[文字摘錄]:
'''

基於selenium實現自動化爬取數據

本文轉載自查看原文 2020-04-12 21:55 1032 爬蟲

基於selenium實現自動化爬取數據

如果想具體查看selenium自動化模塊的更多功能請看我的博客測試分類中有介紹

selenium

概念：基於瀏覽器自動化的模塊
自動化：可以通過代碼指定一系列的行為動作，然后將其作用到瀏覽器中。
pip install selenium
selenium和爬蟲之間的關聯
- 1.便捷的捕獲到任意形式動態加載的數據（可見即可得）
- 2.實現模擬登錄
谷歌驅動下載：http://chromedriver.storage.googleapis.com/index.html

#1.基於瀏覽器的驅動程序實例化一個瀏覽器對象
bro = webdriver.Chrome(executable_path='./chromedriver')
#對目的網站發起請求
bro.get('https://www.jd.com/')
#標簽定位
search_text = bro.find_element_by_xpath('//*[@id="key"]')
search_text.send_keys('iphoneX') #向標簽中錄入數據

btn = bro.find_element_by_xpath('//*[@id="search"]/div/div[2]/button')
btn.click()

sleep(2)

#在搜索結果頁面進行滾輪向下滑動的操作（執行js操作：js注入）
bro.execute_script('window.scrollTo(0,document.body.scrollHeight)')
sleep(2)
bro.quit()

葯監總局為例：http://125.35.6.84:81/xk/
前三頁所有企業名稱爬取

url = 'http://125.35.6.84:81/xk/'
bro = webdriver.Chrome(executable_path='./chromedriver')
bro.get(url)
page_text_list = []#每一頁的頁面源碼數據
sleep(1)
#捕獲到當前頁面對應的頁面源碼數據
page_text = bro.page_source #當前頁面全部加載完畢后對應的所有的數據
page_text_list.append(page_text)

#點擊下一頁
for i in range(2):
    next_page = bro.find_element_by_xpath('//*[@id="pageIto_next"]')
    next_page.click()
    sleep(1)
    page_text_list.append(bro.page_source)

'''

[任務說明]:
1. 在 selenium 自動化爬取數據一文中，把從"#捕獲到當前頁面對應的頁面源碼數據"一直到"page_text_list.append(bro.page_source)"的全部內容重寫一遍，其中的"page_text_list"一律替換成"pages_html"。
2. 在 selenium 自動化爬取數據一文中，葯監總局的例子要爬取哪些內容？
3. 從 selenium 自動化爬取數據一文停下的地方接著往下寫。

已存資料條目
'''

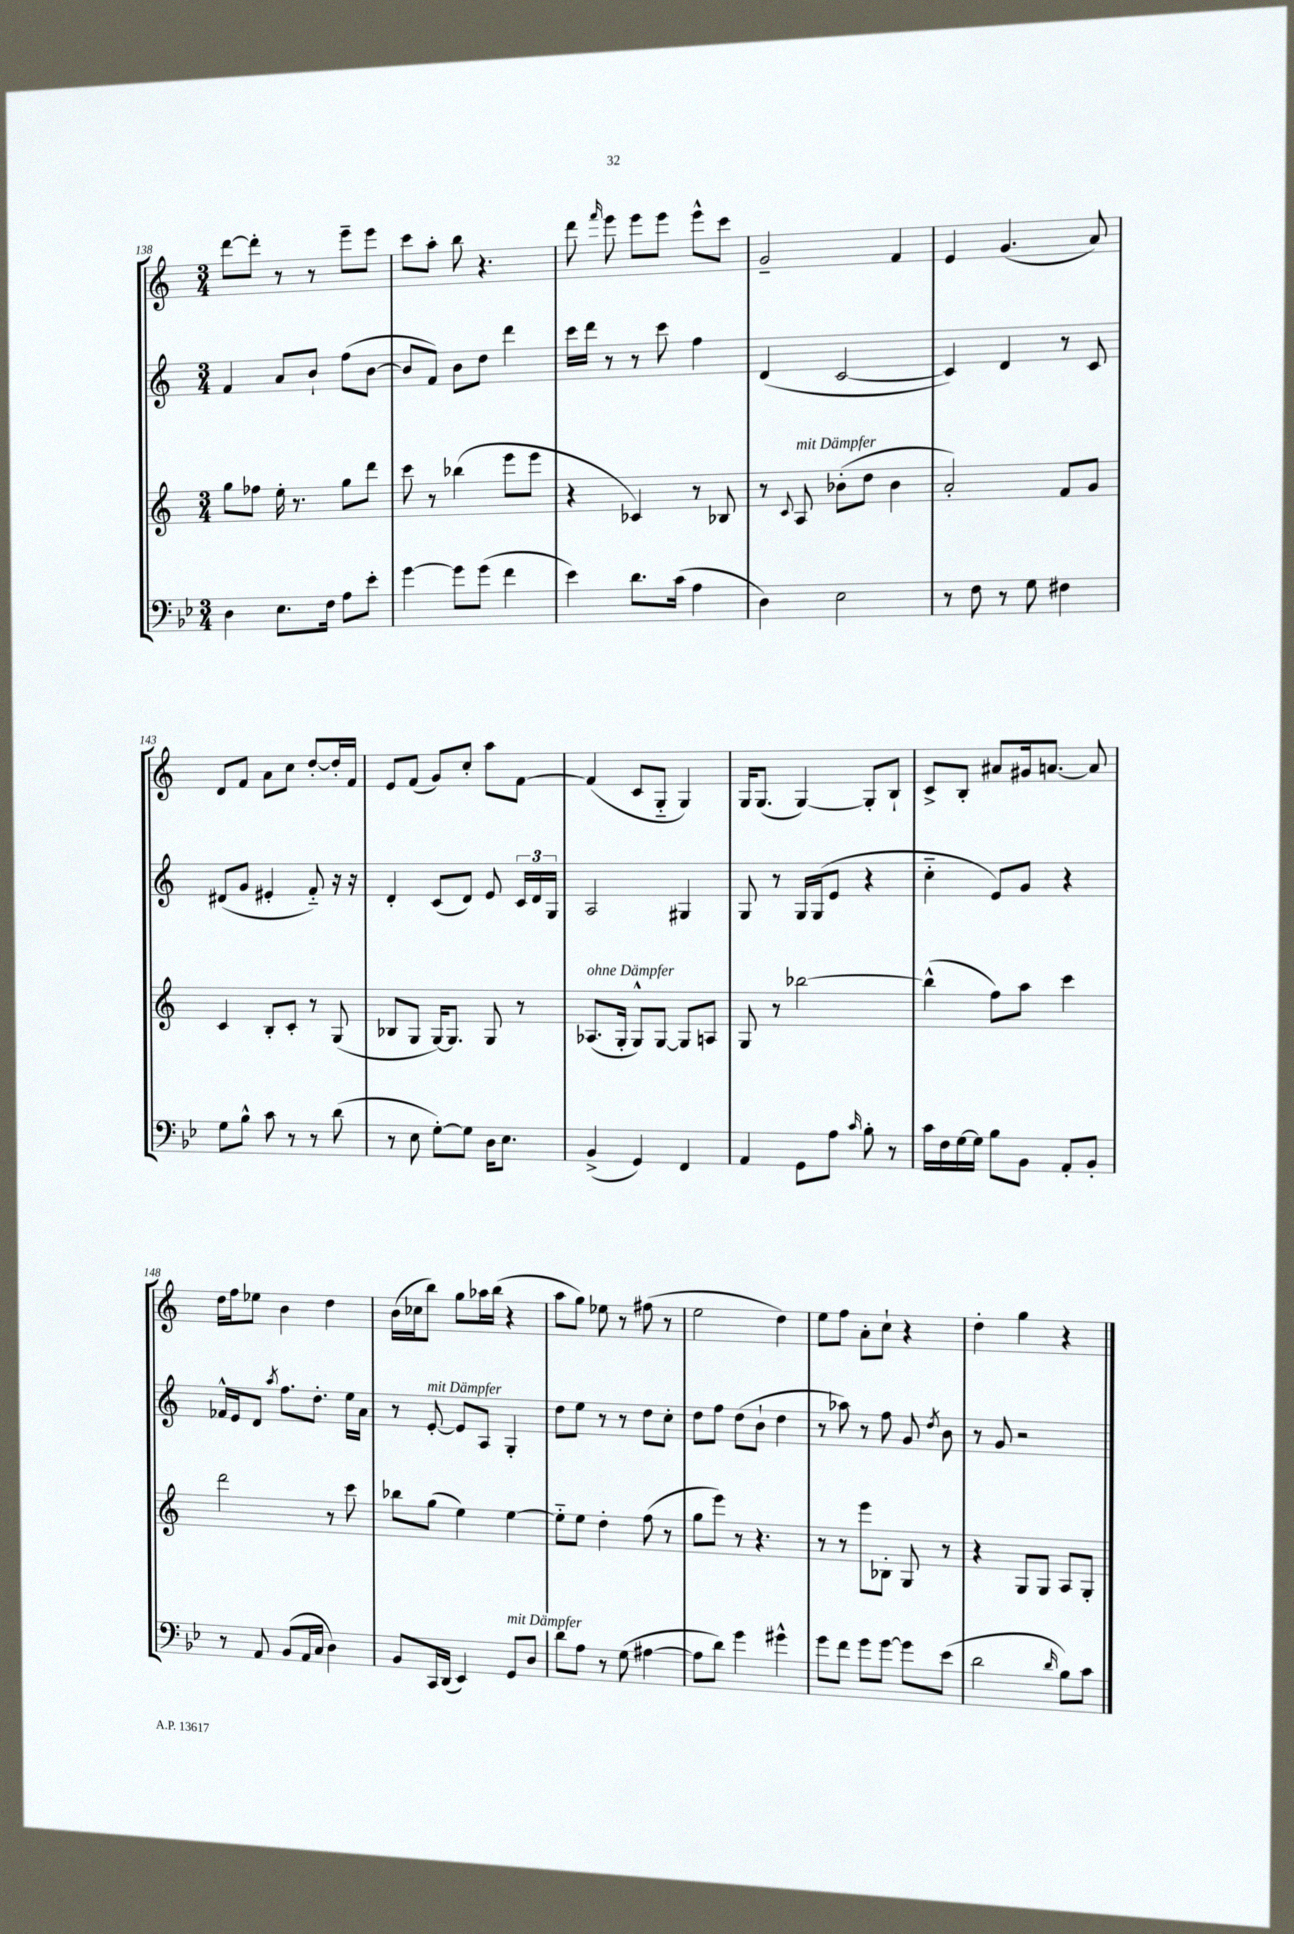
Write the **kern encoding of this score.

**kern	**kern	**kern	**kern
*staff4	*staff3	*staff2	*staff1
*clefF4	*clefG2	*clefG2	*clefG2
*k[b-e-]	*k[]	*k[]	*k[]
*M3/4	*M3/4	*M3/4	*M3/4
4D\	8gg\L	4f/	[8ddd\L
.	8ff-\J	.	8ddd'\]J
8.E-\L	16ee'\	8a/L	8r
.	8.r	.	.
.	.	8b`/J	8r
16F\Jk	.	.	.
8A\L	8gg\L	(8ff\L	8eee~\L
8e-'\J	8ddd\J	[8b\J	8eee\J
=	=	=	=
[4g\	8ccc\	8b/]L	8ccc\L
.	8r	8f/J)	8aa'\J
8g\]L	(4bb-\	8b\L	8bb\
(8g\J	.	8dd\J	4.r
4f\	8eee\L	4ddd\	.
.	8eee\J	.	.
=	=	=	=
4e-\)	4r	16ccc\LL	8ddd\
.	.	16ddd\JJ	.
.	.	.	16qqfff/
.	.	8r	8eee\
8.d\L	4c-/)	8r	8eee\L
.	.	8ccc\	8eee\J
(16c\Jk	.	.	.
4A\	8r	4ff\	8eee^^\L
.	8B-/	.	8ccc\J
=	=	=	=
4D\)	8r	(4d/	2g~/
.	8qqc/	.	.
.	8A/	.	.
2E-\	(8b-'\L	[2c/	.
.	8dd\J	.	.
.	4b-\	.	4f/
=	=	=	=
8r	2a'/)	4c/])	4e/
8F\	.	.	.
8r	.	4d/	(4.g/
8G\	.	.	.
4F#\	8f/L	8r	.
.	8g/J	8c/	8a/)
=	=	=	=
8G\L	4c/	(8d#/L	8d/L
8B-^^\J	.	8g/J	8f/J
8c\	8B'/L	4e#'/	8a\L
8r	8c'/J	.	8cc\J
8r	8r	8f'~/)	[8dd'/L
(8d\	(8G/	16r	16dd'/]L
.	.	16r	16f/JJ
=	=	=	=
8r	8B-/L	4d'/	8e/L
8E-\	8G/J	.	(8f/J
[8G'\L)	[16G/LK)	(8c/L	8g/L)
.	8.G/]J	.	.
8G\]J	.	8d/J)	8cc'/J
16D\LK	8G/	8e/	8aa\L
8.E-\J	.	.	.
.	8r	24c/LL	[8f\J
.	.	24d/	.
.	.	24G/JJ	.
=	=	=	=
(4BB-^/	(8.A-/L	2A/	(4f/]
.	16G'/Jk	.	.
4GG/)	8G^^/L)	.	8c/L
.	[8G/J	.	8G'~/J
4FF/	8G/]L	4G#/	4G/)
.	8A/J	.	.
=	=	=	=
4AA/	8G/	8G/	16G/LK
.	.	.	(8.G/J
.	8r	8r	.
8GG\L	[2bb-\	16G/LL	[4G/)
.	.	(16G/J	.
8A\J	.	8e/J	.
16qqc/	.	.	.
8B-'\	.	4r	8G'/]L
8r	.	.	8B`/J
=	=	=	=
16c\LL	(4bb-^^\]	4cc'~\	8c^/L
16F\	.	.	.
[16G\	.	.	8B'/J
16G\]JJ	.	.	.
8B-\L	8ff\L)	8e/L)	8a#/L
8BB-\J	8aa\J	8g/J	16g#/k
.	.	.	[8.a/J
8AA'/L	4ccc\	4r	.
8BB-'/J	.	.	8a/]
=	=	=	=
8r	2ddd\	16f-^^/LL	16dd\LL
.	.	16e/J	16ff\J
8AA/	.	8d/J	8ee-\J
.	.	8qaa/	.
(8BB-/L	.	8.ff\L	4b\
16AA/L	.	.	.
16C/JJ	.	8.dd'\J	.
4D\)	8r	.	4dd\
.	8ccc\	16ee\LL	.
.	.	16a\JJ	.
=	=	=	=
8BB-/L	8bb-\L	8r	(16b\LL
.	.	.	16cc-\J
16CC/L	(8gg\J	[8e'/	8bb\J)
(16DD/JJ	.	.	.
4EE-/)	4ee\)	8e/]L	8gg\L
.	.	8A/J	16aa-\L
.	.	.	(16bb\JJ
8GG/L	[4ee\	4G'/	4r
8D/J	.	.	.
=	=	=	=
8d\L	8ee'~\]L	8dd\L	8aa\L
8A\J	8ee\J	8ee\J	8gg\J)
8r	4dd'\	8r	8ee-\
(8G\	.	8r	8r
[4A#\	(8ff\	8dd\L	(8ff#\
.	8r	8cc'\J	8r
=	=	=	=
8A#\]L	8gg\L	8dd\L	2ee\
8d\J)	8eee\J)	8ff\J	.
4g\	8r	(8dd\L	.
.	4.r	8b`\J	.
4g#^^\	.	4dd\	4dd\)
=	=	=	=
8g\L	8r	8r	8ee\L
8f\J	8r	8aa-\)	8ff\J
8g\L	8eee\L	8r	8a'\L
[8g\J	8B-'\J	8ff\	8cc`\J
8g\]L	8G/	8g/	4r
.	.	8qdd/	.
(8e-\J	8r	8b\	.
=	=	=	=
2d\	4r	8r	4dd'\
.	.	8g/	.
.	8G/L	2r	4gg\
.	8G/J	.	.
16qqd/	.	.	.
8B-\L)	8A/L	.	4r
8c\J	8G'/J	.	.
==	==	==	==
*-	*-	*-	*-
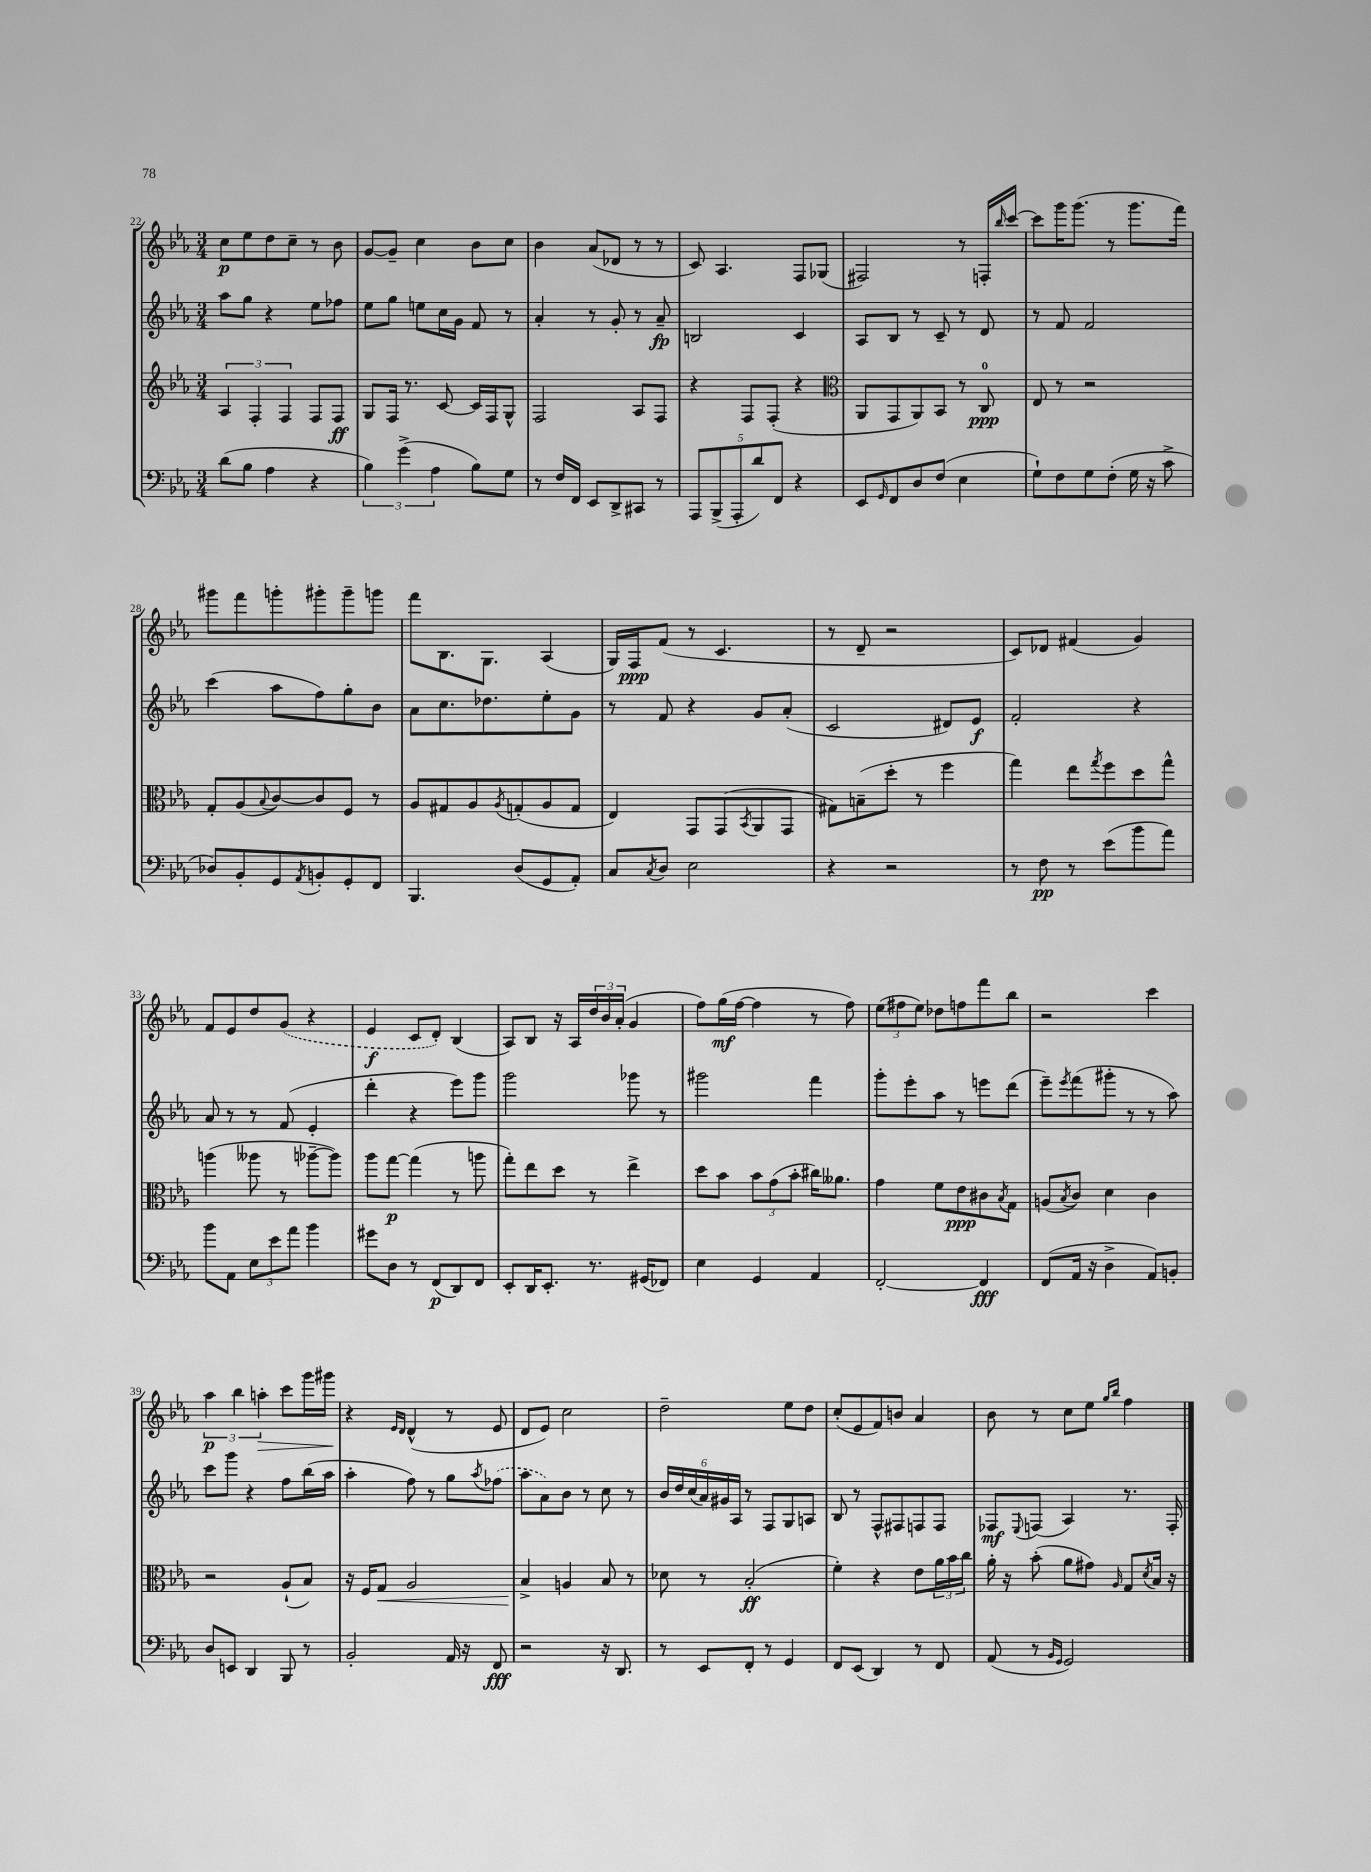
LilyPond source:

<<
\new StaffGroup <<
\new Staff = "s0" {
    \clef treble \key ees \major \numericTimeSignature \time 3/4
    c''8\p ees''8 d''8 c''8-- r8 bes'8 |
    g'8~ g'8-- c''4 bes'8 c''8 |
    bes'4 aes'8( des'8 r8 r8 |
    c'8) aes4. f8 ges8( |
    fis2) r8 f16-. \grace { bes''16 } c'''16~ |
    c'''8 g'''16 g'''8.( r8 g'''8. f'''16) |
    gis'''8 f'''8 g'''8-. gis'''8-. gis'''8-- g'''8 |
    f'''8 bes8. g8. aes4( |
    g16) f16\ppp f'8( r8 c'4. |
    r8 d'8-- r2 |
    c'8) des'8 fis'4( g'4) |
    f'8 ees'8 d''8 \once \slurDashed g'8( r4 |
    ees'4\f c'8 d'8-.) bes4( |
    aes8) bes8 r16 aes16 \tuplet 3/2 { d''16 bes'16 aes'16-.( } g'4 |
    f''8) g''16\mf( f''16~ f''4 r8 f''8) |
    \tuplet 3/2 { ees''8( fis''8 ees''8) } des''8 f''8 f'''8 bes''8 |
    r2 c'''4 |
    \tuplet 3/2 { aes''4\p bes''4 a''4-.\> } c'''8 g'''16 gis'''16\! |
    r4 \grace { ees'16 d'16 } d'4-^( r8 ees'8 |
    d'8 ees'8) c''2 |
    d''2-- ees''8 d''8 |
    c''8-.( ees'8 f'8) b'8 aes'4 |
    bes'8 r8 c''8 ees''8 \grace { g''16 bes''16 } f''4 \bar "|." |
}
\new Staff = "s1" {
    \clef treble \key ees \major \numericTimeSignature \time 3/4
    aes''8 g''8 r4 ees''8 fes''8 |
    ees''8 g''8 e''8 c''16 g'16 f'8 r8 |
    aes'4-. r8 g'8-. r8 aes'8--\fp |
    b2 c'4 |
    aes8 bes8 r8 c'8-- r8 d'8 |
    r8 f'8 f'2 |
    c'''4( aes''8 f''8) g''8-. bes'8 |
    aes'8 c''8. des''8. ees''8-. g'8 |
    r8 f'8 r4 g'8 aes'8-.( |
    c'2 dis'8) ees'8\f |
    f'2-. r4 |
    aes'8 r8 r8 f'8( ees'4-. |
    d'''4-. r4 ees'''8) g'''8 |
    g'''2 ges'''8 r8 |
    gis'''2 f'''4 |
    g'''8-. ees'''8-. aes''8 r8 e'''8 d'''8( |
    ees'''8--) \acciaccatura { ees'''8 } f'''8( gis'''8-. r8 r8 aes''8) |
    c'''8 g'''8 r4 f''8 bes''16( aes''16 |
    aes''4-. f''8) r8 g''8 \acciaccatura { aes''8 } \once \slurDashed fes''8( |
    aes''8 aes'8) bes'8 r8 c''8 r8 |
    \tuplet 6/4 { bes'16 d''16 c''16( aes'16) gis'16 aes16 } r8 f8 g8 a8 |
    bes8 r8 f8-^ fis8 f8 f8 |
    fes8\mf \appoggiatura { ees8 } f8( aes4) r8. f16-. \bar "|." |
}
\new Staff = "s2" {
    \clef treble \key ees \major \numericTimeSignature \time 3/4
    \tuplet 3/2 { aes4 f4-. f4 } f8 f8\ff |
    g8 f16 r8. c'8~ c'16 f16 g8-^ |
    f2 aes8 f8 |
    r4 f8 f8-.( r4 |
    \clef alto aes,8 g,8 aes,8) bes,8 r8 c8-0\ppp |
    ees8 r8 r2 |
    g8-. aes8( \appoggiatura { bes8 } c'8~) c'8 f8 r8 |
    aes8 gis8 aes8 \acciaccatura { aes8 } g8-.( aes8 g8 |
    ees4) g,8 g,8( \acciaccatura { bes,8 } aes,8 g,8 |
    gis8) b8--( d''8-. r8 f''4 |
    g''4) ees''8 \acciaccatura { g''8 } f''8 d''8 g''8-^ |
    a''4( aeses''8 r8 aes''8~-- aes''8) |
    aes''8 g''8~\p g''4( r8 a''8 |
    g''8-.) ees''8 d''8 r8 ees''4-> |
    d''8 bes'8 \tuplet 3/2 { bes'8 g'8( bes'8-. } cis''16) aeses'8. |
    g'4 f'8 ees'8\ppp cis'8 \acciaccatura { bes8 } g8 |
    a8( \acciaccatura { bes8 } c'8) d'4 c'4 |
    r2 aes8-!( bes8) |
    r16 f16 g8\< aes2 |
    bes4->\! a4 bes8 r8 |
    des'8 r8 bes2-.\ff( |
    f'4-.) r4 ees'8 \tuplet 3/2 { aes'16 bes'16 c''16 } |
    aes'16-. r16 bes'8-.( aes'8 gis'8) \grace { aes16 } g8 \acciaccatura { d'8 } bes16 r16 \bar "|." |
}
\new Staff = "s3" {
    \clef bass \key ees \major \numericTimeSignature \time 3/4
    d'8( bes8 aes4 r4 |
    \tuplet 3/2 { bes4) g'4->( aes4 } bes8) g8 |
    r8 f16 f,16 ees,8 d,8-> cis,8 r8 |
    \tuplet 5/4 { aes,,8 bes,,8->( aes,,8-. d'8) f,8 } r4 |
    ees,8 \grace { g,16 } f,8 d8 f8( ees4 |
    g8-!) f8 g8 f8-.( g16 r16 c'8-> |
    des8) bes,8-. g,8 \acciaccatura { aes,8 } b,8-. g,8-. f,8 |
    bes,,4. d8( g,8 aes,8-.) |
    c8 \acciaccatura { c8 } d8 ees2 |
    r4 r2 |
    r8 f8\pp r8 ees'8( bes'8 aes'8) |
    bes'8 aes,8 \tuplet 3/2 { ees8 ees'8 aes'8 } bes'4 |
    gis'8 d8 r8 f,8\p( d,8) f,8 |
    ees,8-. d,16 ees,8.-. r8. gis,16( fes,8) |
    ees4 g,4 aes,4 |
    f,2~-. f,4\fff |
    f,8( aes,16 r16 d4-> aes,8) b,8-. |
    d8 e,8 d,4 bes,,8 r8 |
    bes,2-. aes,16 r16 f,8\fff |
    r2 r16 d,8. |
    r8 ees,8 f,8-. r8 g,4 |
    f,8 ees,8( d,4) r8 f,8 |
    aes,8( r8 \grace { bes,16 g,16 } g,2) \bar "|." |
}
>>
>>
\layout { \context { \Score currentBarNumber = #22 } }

'''

[各題答案]:
1.
#捕獲到當前頁面對應的頁面源碼數據
page_text = bro.page_source #當前頁面全部加載完畢后對應的所有的數據
pages_html.append(page_text)

#點擊下一頁
for i in range(2):
    next_page = bro.find_element_by_xpath('//*[@id="pageIto_next"]')
    next_page.click()
    sleep(1)
    pages_html.append(bro.page_source)

2. 前三頁所有企業名稱。

3.
for page_text in page_text_list:
    tree = etree.HTML(page_text)
    li_list = tree.xpath('//*[@id="gzlist"]/li')
    for li in li_list:
        name = li.xpath('./dl/@title')[0]
        print(name)
sleep(2)
bro.quit()

動作鏈

from selenium.webdriver import ActionChains
url = 'https://www.runoob.com/try/try.php?filename=jqueryui-api-droppable'
bro = webdriver.Chrome(executable_path='./chromedriver')
bro.get(url)
sleep(1)
#如果通過find系列的函數進行標簽定位，如果標簽是存在於iframe下面，則會定位失敗
#解決方案：使用switch_to即可
bro.switch_to.frame('iframeResult')
div_tag = bro.find_element_by_xpath('//*[@id="draggable"]')

#對div_tag進行滑動操作
action = ActionChains(bro)
action.click_and_hold(div_tag)#點擊且長按

for i in range(6):
    #perform讓動作鏈立即執行
    action.move_by_offset(10,15).perform()
    sleep(0.5)
bro.quit()

如何讓selenium規避檢測
- 有的網站會檢測請求是否為selenium發起，如果是的話則讓該次請求失敗
- 規避檢測的方法：
  - selenium接管chrome瀏覽器
實現步驟
- 1.必須將你電腦中安裝的谷歌瀏覽器的驅動程序所在的目錄找到。且將目錄添加到環境變量中。
- 2.打開cmd，在命令行中輸入命令：
  - chrome.exe --remote-debugging-port=9222 --user-data-dir="一個空文件夾的目錄"
  - 指定執行結束后，會打開你本機安裝好的谷歌瀏覽器。
- 3.執行如下代碼：可以使用下屬代碼接管步驟2打開的真實的瀏覽器

from selenium import webdriver
from selenium.webdriver.chrome.options import Options
 
chrome_options = Options()
chrome_options.add_experimental_option("debuggerAddress", "127.0.0.1:9222")
#本機安裝好谷歌的驅動程序路徑
chrome_driver = "C:\Program Files (x86)\Google\Chrome\Application\chromedriver.exe"

driver = webdriver.Chrome(executable_path=chrome_driver,chrome_options=chrome_options)
print(driver.title)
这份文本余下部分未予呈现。